As I said above, unlike a lot of Astaire/Rogers films, this one has less focus on the dancing than you'd expect.  At this point in their partnership, the public's interest in the couple was waning, and their careers were headed in different directions.  Rogers was on an upswing, as the success of Stage Door proved she didn't really need Astaire, and within a few years, she'd be an Oscar winner & the highest-paid actress in Hollywood.  Astaire, meanwhile, was in the middle of one of his down swings (we think of him as one of the great performers of the Golden Age, which he was, but that was checkered with several comebacks as he went in-and-out of fashion).  The plot is a bit, silly, but it's kind of fun.  It allows Rogers, in particular, some great comedic moments as she has to wander throughout her hypnotized state, oftentimes for laughs.  But I will admit as someone who just adores Fred Astaire, I could've used one or two more musical numbers.

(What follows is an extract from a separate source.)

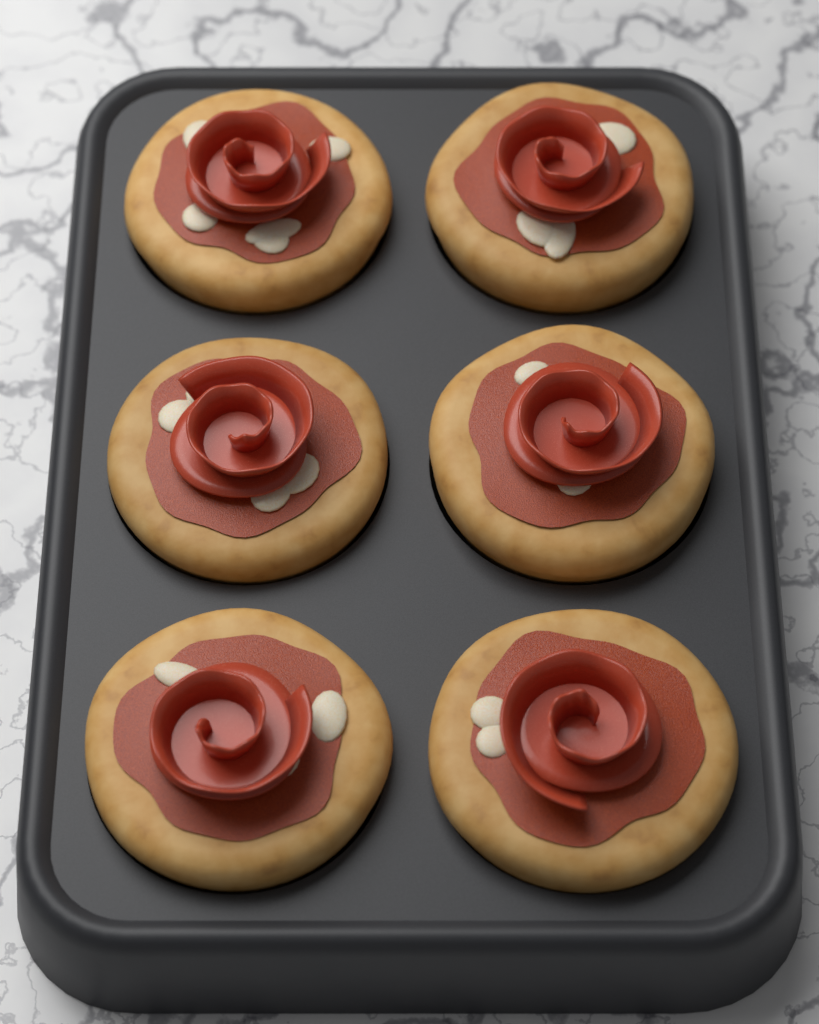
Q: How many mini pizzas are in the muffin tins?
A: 6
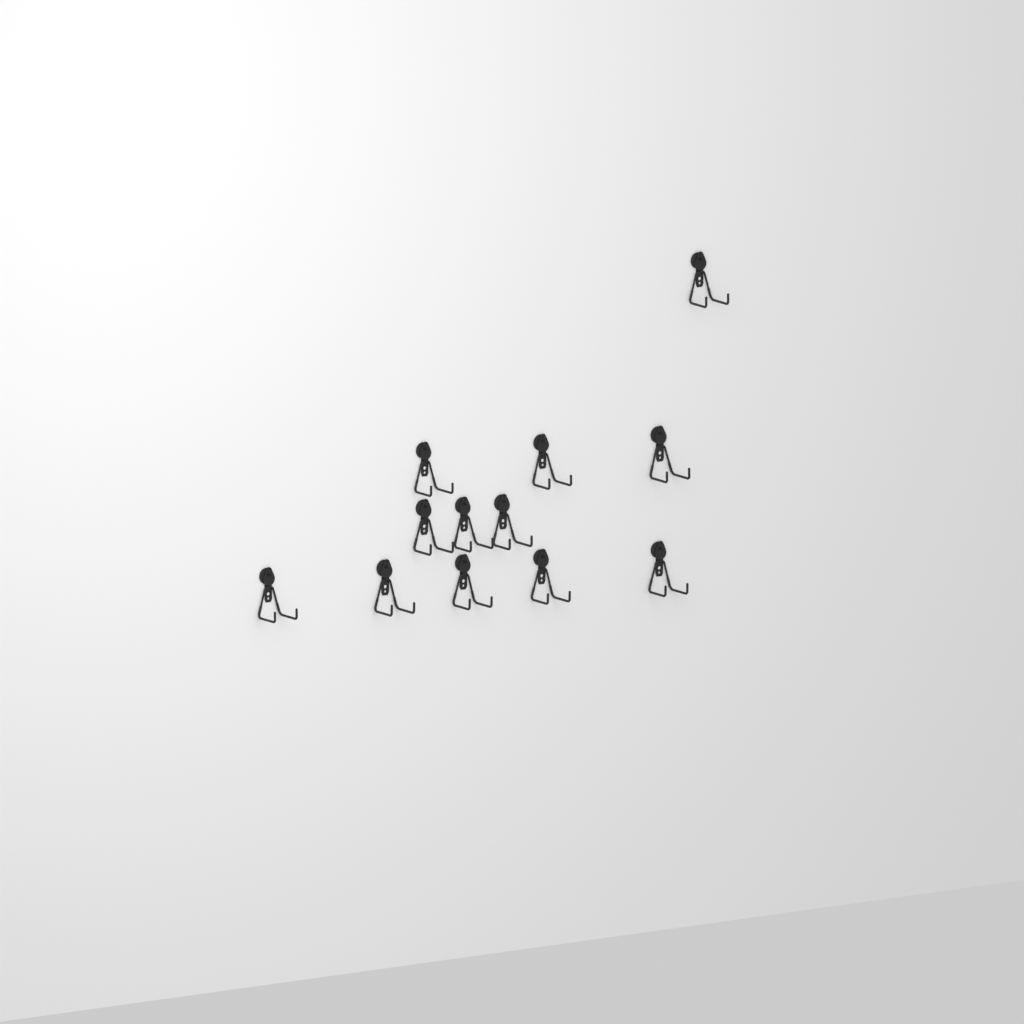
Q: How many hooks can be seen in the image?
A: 12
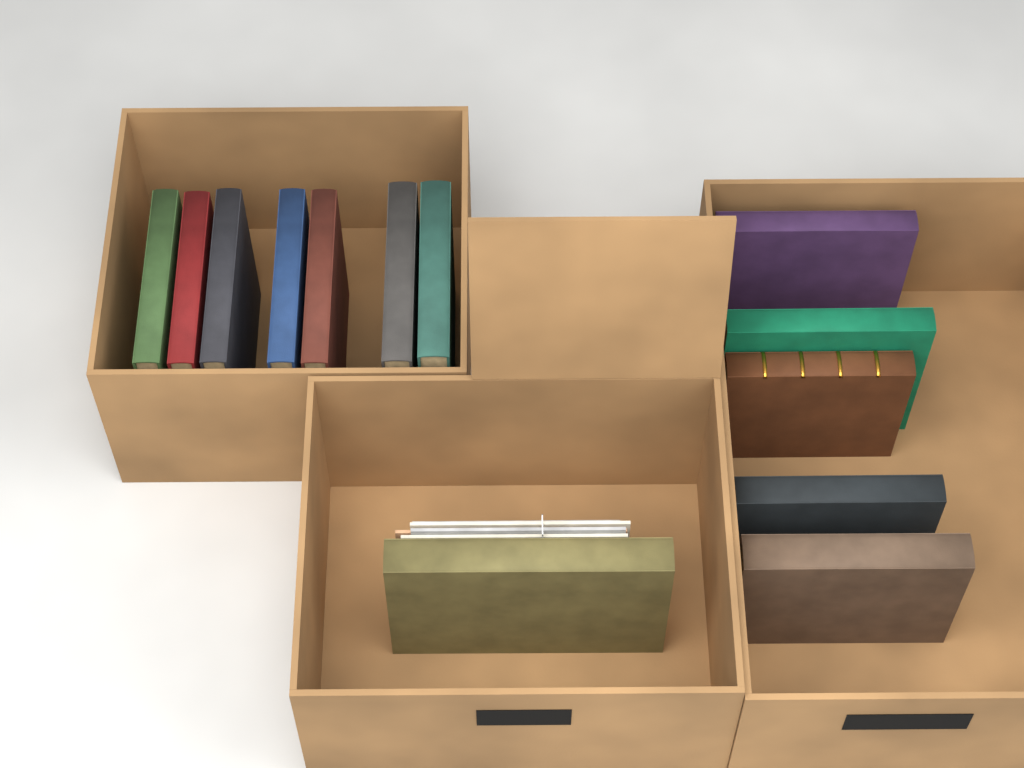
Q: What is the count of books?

The film won three Oscar nominations.  The art direction is sublime (isn't it always in Astaire-Rogers musicals?), with gigantic ballrooms, large spacious offices, and a glorious wedding hall among the highlights.  It all feels very modern, but in an elegant way...you can definitely see the money that was clearly spent on this film (the first of the pairings partnerships to lose money).  The scoring is good, though as I mentioned there's only really one number that's of note, and the rest is just sort of there (it's lovely, because of the stars, but there's nothing notable here).  The one number that stands out, though not ultimately in the pairings long pantheon of dancing, is "Change Partners," which is the Oscar-nominated turn.  It's sung at the very end of the picture as Fred is trying to woo Ginger away from Ralph Bellamy, and it's quite lovely-sort of this lovelorn song about a man trying to win back a girl who is with someone else.  It became a standard afterward, and it works quite well within the picture.